▽
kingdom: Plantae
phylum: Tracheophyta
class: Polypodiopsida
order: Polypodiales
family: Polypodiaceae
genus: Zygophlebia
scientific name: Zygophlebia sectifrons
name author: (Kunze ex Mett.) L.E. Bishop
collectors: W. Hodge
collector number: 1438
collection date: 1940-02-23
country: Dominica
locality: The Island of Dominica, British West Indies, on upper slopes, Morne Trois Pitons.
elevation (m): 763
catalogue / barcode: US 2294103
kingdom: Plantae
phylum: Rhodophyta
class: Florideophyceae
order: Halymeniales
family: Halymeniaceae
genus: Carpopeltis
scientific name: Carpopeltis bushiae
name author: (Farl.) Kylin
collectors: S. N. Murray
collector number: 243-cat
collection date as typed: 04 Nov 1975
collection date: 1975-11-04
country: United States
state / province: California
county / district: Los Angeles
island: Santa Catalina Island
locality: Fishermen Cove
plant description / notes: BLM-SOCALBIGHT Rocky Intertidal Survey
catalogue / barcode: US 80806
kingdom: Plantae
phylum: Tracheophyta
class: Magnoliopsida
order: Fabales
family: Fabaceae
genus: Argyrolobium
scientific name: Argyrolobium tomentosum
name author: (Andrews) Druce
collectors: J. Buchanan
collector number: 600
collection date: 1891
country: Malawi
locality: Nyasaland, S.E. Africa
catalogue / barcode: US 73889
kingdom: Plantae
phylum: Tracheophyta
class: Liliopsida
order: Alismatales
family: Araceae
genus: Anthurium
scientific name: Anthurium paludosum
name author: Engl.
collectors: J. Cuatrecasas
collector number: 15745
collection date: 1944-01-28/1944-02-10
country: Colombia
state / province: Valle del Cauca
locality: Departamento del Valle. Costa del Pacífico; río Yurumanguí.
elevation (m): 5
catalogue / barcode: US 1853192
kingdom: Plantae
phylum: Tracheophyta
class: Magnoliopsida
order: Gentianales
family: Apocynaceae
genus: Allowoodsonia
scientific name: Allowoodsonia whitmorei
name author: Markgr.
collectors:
△
◆ WHAT YOU NEED TO DO ◆
Copy out the rows from the line with "collectors: J. Cuatrecasas" up to and including the line with "catalogue / barcode: US 1853192", word for word.

◆ FINISHED ANSWER ◆
collectors: J. Cuatrecasas
collector number: 15745
collection date: 1944-01-28/1944-02-10
country: Colombia
state / province: Valle del Cauca
locality: Departamento del Valle. Costa del Pacífico; río Yurumanguí.
elevation (m): 5
catalogue / barcode: US 1853192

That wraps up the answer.